### Dataset records
*** Block opens ***
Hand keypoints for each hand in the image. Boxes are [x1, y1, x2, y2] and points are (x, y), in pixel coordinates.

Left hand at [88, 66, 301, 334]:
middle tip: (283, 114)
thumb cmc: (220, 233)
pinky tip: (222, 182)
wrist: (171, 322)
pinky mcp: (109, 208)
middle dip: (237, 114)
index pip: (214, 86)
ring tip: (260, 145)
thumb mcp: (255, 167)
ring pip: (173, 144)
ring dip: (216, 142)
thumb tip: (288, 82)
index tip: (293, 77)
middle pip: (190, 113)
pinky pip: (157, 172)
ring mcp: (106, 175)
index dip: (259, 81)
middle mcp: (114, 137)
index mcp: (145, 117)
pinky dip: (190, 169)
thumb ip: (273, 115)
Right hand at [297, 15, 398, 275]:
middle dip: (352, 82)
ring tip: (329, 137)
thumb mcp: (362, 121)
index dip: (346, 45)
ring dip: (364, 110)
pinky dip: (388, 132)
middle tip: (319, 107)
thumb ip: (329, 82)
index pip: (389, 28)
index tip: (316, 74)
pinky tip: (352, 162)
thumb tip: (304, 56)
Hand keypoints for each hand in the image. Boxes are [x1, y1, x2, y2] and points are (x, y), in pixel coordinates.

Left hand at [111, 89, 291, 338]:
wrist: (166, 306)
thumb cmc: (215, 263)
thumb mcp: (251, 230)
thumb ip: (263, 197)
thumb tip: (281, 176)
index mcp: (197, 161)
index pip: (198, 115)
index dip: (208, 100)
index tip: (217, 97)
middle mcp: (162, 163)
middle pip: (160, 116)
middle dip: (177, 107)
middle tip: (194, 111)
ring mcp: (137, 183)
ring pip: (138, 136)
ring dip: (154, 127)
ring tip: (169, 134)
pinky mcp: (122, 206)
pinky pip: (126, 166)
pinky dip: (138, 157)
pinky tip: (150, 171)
*** Block closes ***
### Task to complete
Would you write out the full listing exactly as given?

### Answer below
Hand keypoints for each hand in the image. Boxes are [x1, y1, x2, y2] and points are (x, y), in pixel coordinates.

Left hand at [88, 66, 301, 334]:
middle tip: (283, 114)
thumb cmc: (220, 233)
pinky tip: (222, 182)
wrist: (171, 322)
pinky mcp: (109, 208)
middle dip: (237, 114)
index pip: (214, 86)
ring tip: (260, 145)
thumb mcp: (255, 167)
ring pip: (173, 144)
ring dip: (216, 142)
thumb tip: (288, 82)
index tip: (293, 77)
middle pip: (190, 113)
pinky pip: (157, 172)
ring mcp: (106, 175)
index dip: (259, 81)
middle mcp: (114, 137)
index mcp: (145, 117)
pinky dip: (190, 169)
thumb ip: (273, 115)
Right hand at [297, 15, 398, 275]:
middle dip: (352, 82)
ring tip: (329, 137)
thumb mcp: (362, 121)
index dip: (346, 45)
ring dip: (364, 110)
pinky dip: (388, 132)
middle tip: (319, 107)
thumb ip: (329, 82)
index pip: (389, 28)
index tip: (316, 74)
pinky tip: (352, 162)
thumb tip: (304, 56)
Hand keypoints for each hand in the image. Boxes are [x1, y1, x2, y2] and points are (x, y), in pixel coordinates.

Left hand at [111, 89, 291, 338]:
wrist: (166, 306)
thumb cmc: (215, 263)
thumb mcp: (251, 230)
thumb ip: (263, 197)
thumb tip: (281, 176)
index mcp: (197, 161)
index pip: (198, 115)
index dip: (208, 100)
index tip: (217, 97)
middle mcp: (162, 163)
middle pip: (160, 116)
middle dip: (177, 107)
middle tip: (194, 111)
ring mcp: (137, 183)
ring pip: (138, 136)
ring dip: (154, 127)
ring tip: (169, 134)
pinky mcp: (122, 206)
pinky pip: (126, 166)
pinky dip: (138, 157)
pinky tip: (150, 171)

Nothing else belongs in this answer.